Super star players consolidating into only a handful of teams creates a landscape in the league where every year there are only a few legit title contenders, leaving the other 25-27 teams as pretenders. This lack of parity has turned off many NBA fans. What’s the point of watching until the Conference Finals in May? What about all the small market teams? Should only the largest and/or popular cities win the Title every year? No wonder Las Vegas hasn’t been allowed (not yet at least) to have an NBA team, that team would look like an Olympic Dream Team and win ten titles in row. Not to mention the legal troubles young 21-29 year old, millionaire athletes would get into in that town, but that’s a whole other article all together.

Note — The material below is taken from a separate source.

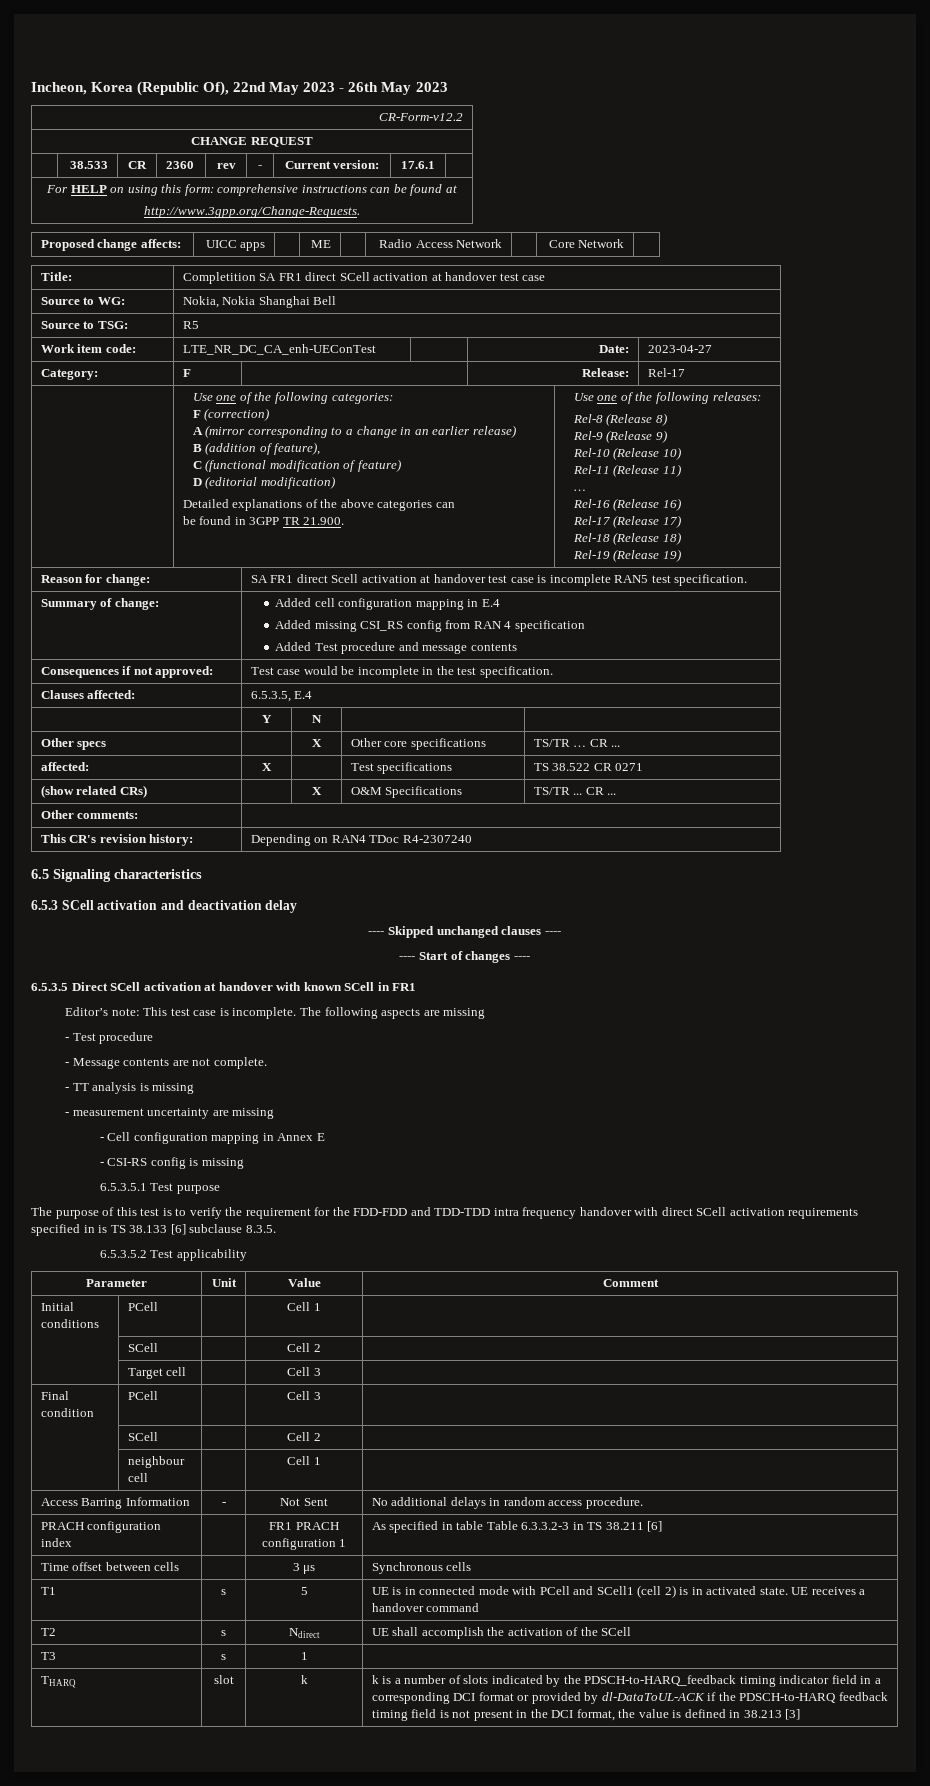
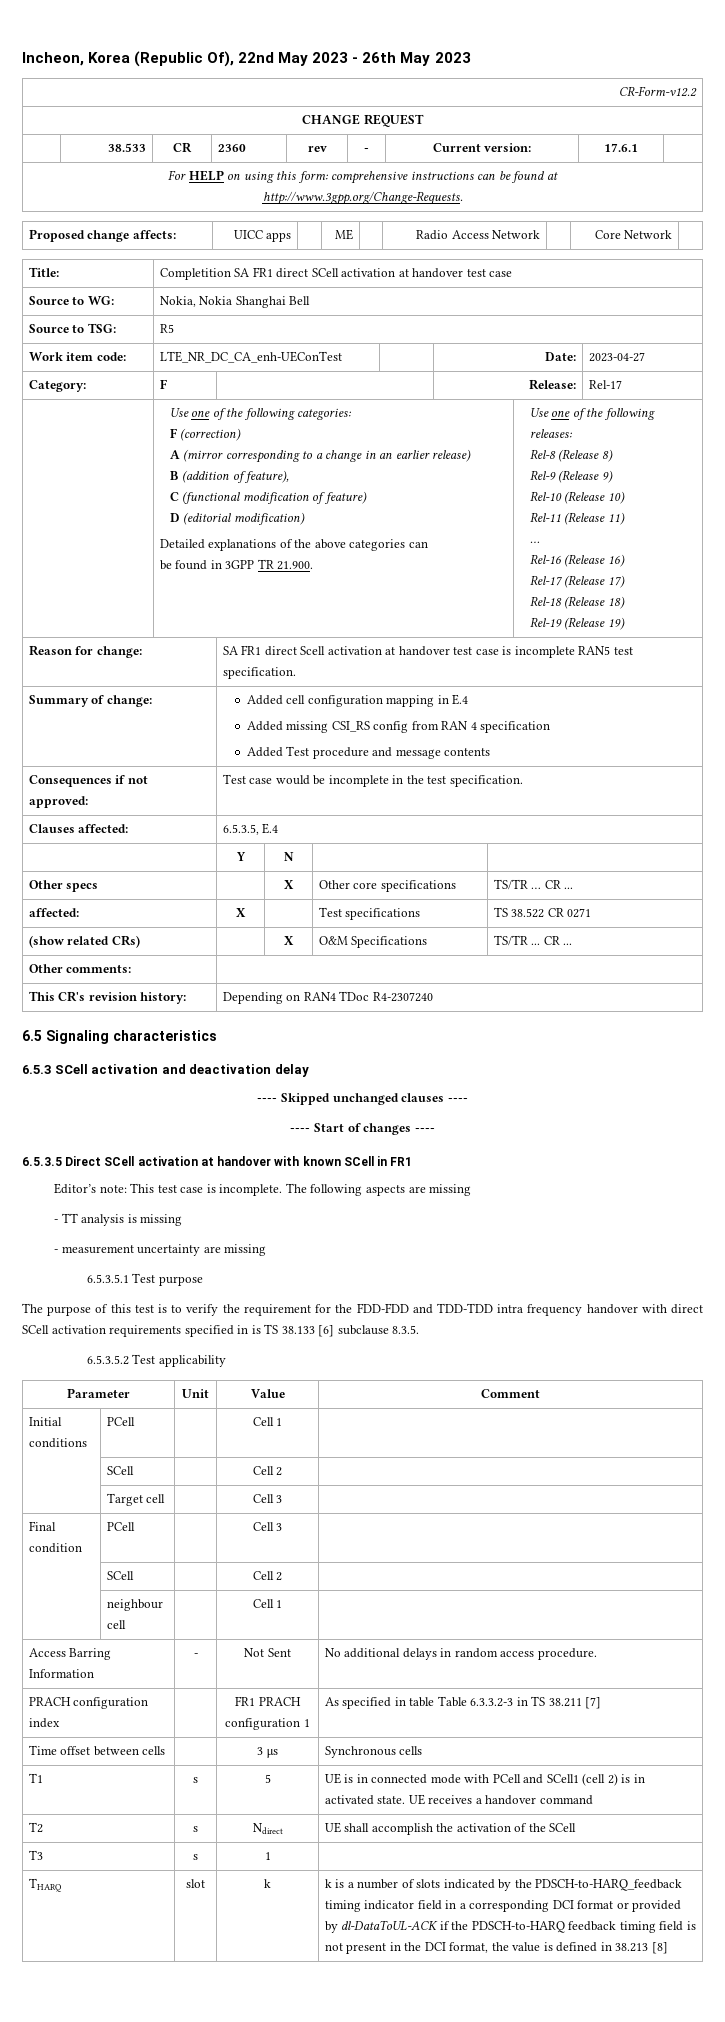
[65,1032,154,1044] [65,1057,267,1069] // - Test procedure // - Message contents are not complete. -> (472, 1190) none
[99,1132,325,1144] [99,1157,244,1169] // - Cell configuration mapping in Annex E // - CSI-RS config is missing -> (267, 1250) none
[647,1521,663,1532] [6] -> [585,1697,602,1709] [7]
[785,1709,801,1720] [3] -> [651,1942,668,1954] [8]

It’s not the actual structure of Super Teams that I hate, it’s the entitlement that some of these Super Star players have. Not because they want a championship (because I’m sure they truly do) but it’s the mindset of “Hey I’m *insert name* and I deserve the glory of a championship”. No player “deserves” a ring, there’s several (and I mean several) NBA hall of famers that don’t have one. You have to earn it. To become the best you have to go through and beat the best.
Super Teams here to stay?
We will see if this trend will continue. Right now since 2008 (if you don’t count the 2007-2008 Celtics) the Super Teams haven’t had a great record. The New York Knicks, up to this point, has never quite got their act together (though this year is looking a little different thus far), Miami didn’t win the 2010-2011 title as that went to the “classically” assembled Dallas Mavericks. The Lakers, with recently acquired Steve Nash and Dwight Howard have had a woeful start, leading to the firing of Coach Mike Brown. However, the Miami Heat did win the title last year, so let’s see…..Super Teams are 1 for 4? If that trend continues and classically assembled teams like the Oklahoma City Thunder or the Chicago Bulls (with a healthy Derrick Rose) can step up and win titles over the next 3-5 years, then you may see the hype of the Super Teams die down. General Managers may start to look at the risk/reward ratio when making business decisions and start to notice the odds of receiving those rewards are not as high as they would like it to be. But if the opposite happens, and Super Teams start to dominate in acquiring the Larry O’Brien trophy every June, then the NBA landscape will have been truly forever changed.